Harvard Journal on Legislation
- Discipline: Law review
- Language: English

Publication details
- History: 1964 to present
- Publisher: Harvard Law School ( USA)
- Frequency: Semiannually (Twice each year, Winter and Summer)

Standard abbreviations
- Bluebook: Harv. J. on Legis.
- ISO 4: Harv. J. Legis.

Indexing
- ISSN: 0017-808X

Links
- Journal homepage; HJOL Archive: Vols. 36 and later; HeinOnline Archive: all Vols.;

= Harvard Journal on Legislation =

The Harvard Journal on Legislation is a journal of legal scholarship published by students at Harvard Law School.

==Overview==
The Harvard Journal on Legislation publishes articles analyzing legislation and the legislative process. The Journal specializes in articles focusing on the organizational and procedural factors affecting the efficiency and effectiveness of legislative decisionmaking. In particular, the Journal aims to publish articles that address legislative reform or that examine public policy problems of nationwide significance and propose legislation to resolve such problems. Articles are written by leading academics and practitioners, as well as by Harvard Law School students. The Journals biannual Congress Issue includes policy essays written by sitting members of the U.S. Congress. The Journal is generally ranked among the top 50 most influential student-edited law journals.

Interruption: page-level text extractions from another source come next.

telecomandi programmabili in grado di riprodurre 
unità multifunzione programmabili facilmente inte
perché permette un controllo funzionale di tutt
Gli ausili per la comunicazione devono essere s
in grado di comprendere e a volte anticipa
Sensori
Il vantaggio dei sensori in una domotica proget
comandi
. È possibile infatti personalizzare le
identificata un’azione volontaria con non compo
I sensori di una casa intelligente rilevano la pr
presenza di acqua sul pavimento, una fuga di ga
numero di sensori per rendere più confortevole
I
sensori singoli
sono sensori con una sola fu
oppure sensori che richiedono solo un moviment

The Harvard Journal on Legislation is published semiannually (Winter and Summer) by Harvard Law School students. Additionally, the Journal holds an annual Symposium featuring discussion of a policy issue of national significance.

Student editors need not participate in a competition to join the Journal, though senior Journal editors are selected largely through an application and interviewing process. Upper-level masthead positions are filled by election.

The Harvard Journal on Legislation maintains an office on the Harvard Law School campus in Wasserstein Hall.

==History==
The Harvard Journal on Legislation published its first issue in 1964. The Journal—along with the Harvard Civil Rights-Civil Liberties Law Review and the Harvard International Law Journal—was founded by Harvard Law School Dean Erwin N. Griswold to provide students who were not members of the Harvard Law Review with an opportunity to gain similar writing and editing experience. The Harvard Journal on Legislation was originally affiliated with the Harvard Student Legislative Research Bureau at Harvard Law School. In addition to printing articles written on legislative matters by academics, attorneys in private practice, and government officials, the Journal published draft statutes and accompanying analyses prepared by student members of the Harvard Student Legislative Research Bureau.

By 1969, the Journal had expanded beyond the Legislative Research Bureau to become "a full-scale law review operation." It also became the first of the Harvard Law School Journals to accept first-year students as members of its staff.